======== Supplied records ========
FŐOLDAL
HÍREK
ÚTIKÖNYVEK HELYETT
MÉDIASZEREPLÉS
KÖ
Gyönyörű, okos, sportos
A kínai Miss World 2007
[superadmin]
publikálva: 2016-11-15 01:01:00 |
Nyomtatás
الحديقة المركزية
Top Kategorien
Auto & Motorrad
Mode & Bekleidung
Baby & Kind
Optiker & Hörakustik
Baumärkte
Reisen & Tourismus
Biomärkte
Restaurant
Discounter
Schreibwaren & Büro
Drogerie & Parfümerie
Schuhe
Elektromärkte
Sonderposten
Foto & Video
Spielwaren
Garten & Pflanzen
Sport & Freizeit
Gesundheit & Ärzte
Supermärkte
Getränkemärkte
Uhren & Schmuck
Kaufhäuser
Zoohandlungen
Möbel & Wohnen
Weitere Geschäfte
========
▶ What is expected: Copy exactly. The range runs from the line containing "Drogerie & Parfümerie" through the last line of the data.

▶ Output of the task:
Drogerie & Parfümerie
Schuhe
Elektromärkte
Sonderposten
Foto & Video
Spielwaren
Garten & Pflanzen
Sport & Freizeit
Gesundheit & Ärzte
Supermärkte
Getränkemärkte
Uhren & Schmuck
Kaufhäuser
Zoohandlungen
Möbel & Wohnen
Weitere Geschäfte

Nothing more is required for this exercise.